Grafisch ontwerpen is ontstaan vanuit de kunst. El Lissitzky, een Russische kunstenaar van het begin van de twintigste eeuw, ontwikkelde vanuit het suprematisme  (een vorm van abstracte kunst) een grafische ontwerpstijl. Hij had daarbij direct invloed op kunstenaars van Bauhaus en de Stijl. Vanuit deze stromingen ontwikkelde het ontwerpvak zich verder. Grafisch ontwerp was spannend. Dat vonden de bedrijven die er gebruik van maakten ook. De artistieke capaciteiten van grafisch ontwerpers werden lange tijd gewaardeerd.
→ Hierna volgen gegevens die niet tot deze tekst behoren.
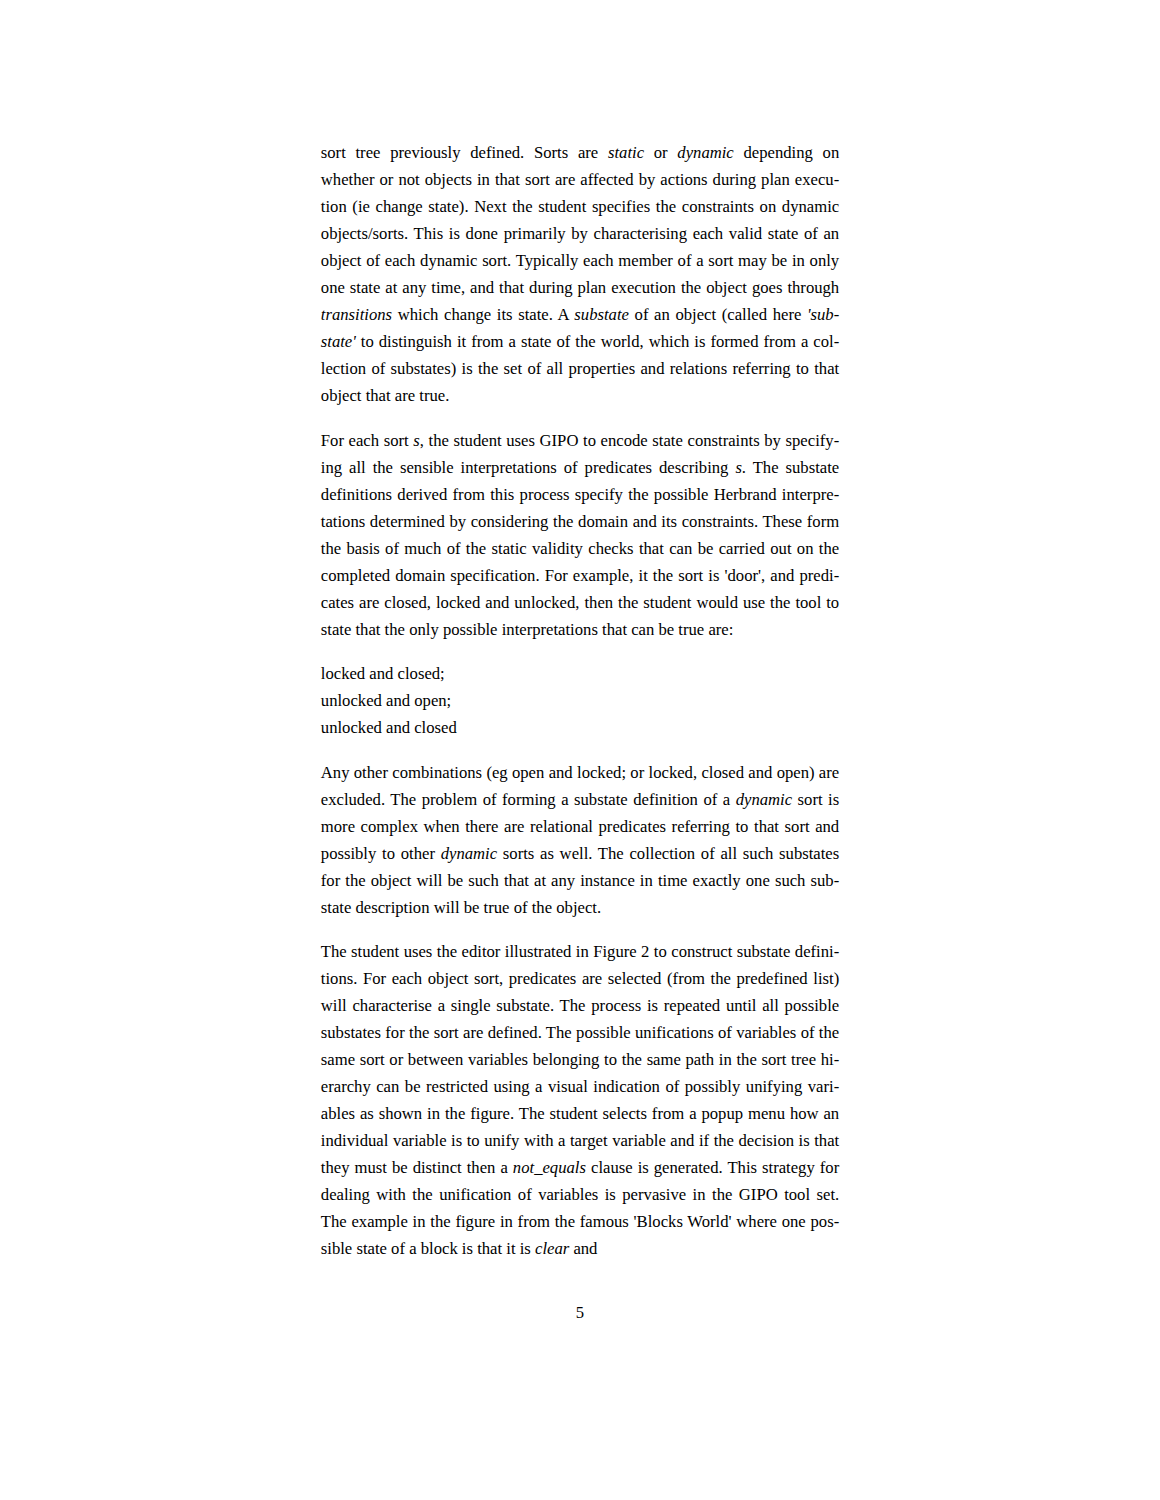sort tree previously defined. Sorts are static or dynamic depending on whether or not objects in that sort are affected by actions during plan execution (ie change state). Next the student specifies the constraints on dynamic objects/sorts. This is done primarily by characterising each valid state of an object of each dynamic sort. Typically each member of a sort may be in only one state at any time, and that during plan execution the object goes through transitions which change its state. A substate of an object (called here 'substate' to distinguish it from a state of the world, which is formed from a collection of substates) is the set of all properties and relations referring to that object that are true.
For each sort s, the student uses GIPO to encode state constraints by specifying all the sensible interpretations of predicates describing s. The substate definitions derived from this process specify the possible Herbrand interpretations determined by considering the domain and its constraints. These form the basis of much of the static validity checks that can be carried out on the completed domain specification. For example, it the sort is 'door', and predicates are closed, locked and unlocked, then the student would use the tool to state that the only possible interpretations that can be true are:
locked and closed;
unlocked and open;
unlocked and closed
Any other combinations (eg open and locked; or locked, closed and open) are excluded. The problem of forming a substate definition of a dynamic sort is more complex when there are relational predicates referring to that sort and possibly to other dynamic sorts as well. The collection of all such substates for the object will be such that at any instance in time exactly one such substate description will be true of the object.
The student uses the editor illustrated in Figure 2 to construct substate definitions. For each object sort, predicates are selected (from the predefined list) will characterise a single substate. The process is repeated until all possible substates for the sort are defined. The possible unifications of variables of the same sort or between variables belonging to the same path in the sort tree hierarchy can be restricted using a visual indication of possibly unifying variables as shown in the figure. The student selects from a popup menu how an individual variable is to unify with a target variable and if the decision is that they must be distinct then a not_equals clause is generated. This strategy for dealing with the unification of variables is pervasive in the GIPO tool set. The example in the figure in from the famous 'Blocks World' where one possible state of a block is that it is clear and
5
Maar tijden veranderen – tegenwoordig zien Amazon, BOL en in mijn branche grote uitgeverijen grafisch ontwerpen als een marketinginstrument. Het artistieke element is naar de achtergrond verdwenen. Volgens mij is er daarmee een omgekeerde beweging ten opzichte van het begin van de twintigste eeuw in gang gezet. Waar Jeff Koons en Damien Hirst de trucs van het zakendoen binnen de kunst gehaald hebben om hun werk voor veel geld van de hand te doen, hebben marketingmanagers de grafisch ontwerpers en auteurs bijna buitenspel gezet en zijn ze het zelf geworden. Taal is een product geworden om de bedrijven zo winstgevend mogelijk te maken. Consumenten krijgen ‘herkenbare’ producten voorgeschoteld, waardoor alles op elkaar is gaan lijken. Het geeft ze ‘houvast’ in een snel veranderende wereld.

Mijn observering is: we worden ontkend. Ik zie hierin de vervlakking van de samenleving. We zijn zogenaamd niet meer in staat om zelf na te denken. Onze keuzes worden vanaf nu bepaald door algoritmes. Taalvernietiging, dat is er volgens mij aan de hand.
Als grafisch ontwerper gebruik ik nu het medium vrije kunst om weer op zoek te gaan naar taal. Dat wil ik doen met mijn Waterloopbos-project. In de ruis die om ons heen gecreëerd wordt, probeer ik structuur aan te brengen. Ik kies er daarbij niet voor om het de kijker alleen maar gemakkelijk te maken; hij mag zijn eigen verbeelding gebruiken en ontdekken hoe waardevol taal is.